== SELECTED EXCERPT ==

Tea, Tea and More Tea.......2006-11-02
I found the book to be a fascinating look (from a British prospective) and the history of tea. From the plant's beginnings in China to its spread to India and then Africa it's all there. What is different is the majority of the book is dedicated to the overwhelming suffering of the people who grew and harvested the tea from the plantations. Even the Chinese suffered as the British sought to balance the trade imbalance by hooking the Chinese on opium, with devastating effects. One problem I do have is that the author spends so much of the book on the suffering of the growers that his very interesting personal story is cut off. It's as if he was told he had 272 pages and no more. I can't see how the proof-readers and editors went to press with such a hang at the end. This is the reason I give the book 4 stars. Overall it's a great book; just don't expect to find out what happens to the author at the plantation he was managing in Africa.
Engaging book.......2005-11-05
Roy Moxham's book on Tea is an absorbing read, and is peppered with very useful information and traces the history of tea. Perhaps, Moxham has started off a trend of sorts on single commodity books. His first was about salt and the great hedge of India. In that book his focus was more on the hedge, and less on salt. However in this book is focus is exclusively on tea and how it made its way to the western world.

== STORED DATA ==
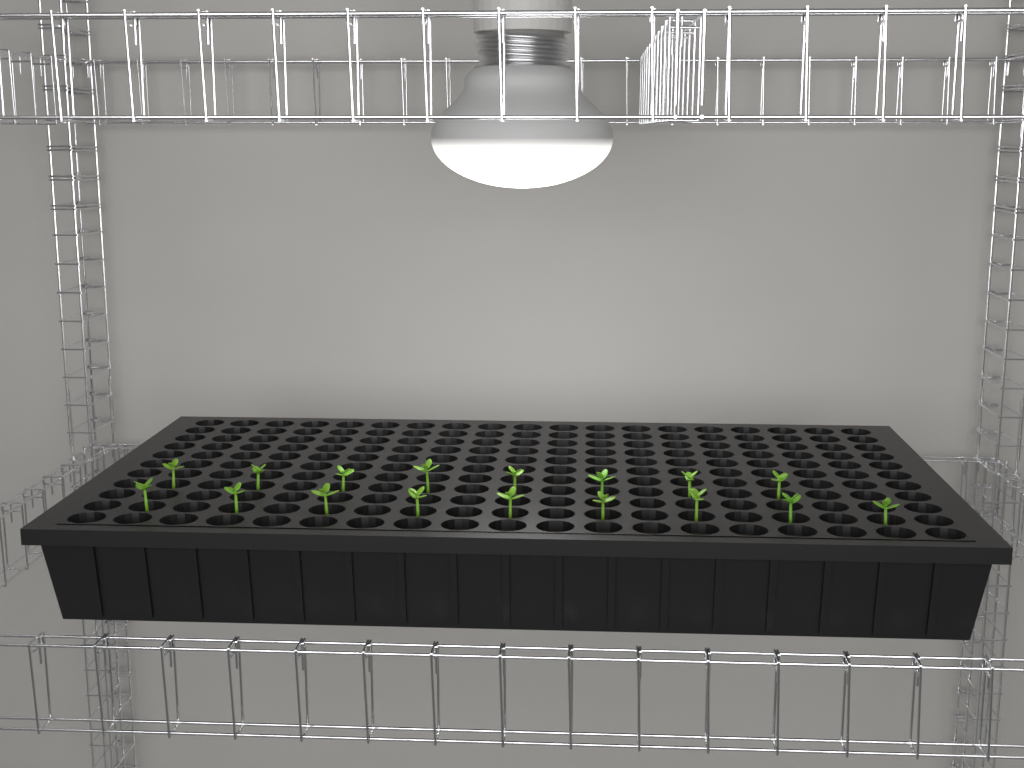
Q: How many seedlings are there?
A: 17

== REQUIREMENT A ==
In the tea book reviews, list the places the first review names when tracing the spread of the tea plant.
== REQUIREMENT B ==
According to the tea book reviews, how many stars does the first reviewer give the book?
== REQUIREMENT C ==
From the tea book reviews, reproduce the passage starting at "Engaging book.......2005-11-05" and ending at "the western world.".
Rely only on the tea book reviews for the following work.

== TASK OUTPUT A ==
China, India, Africa

== TASK OUTPUT B ==
4 stars

== TASK OUTPUT C ==
Engaging book.......2005-11-05
Roy Moxham's book on Tea is an absorbing read, and is peppered with very useful information and traces the history of tea. Perhaps, Moxham has started off a trend of sorts on single commodity books. His first was about salt and the great hedge of India. In that book his focus was more on the hedge, and less on salt. However in this book is focus is exclusively on tea and how it made its way to the western world.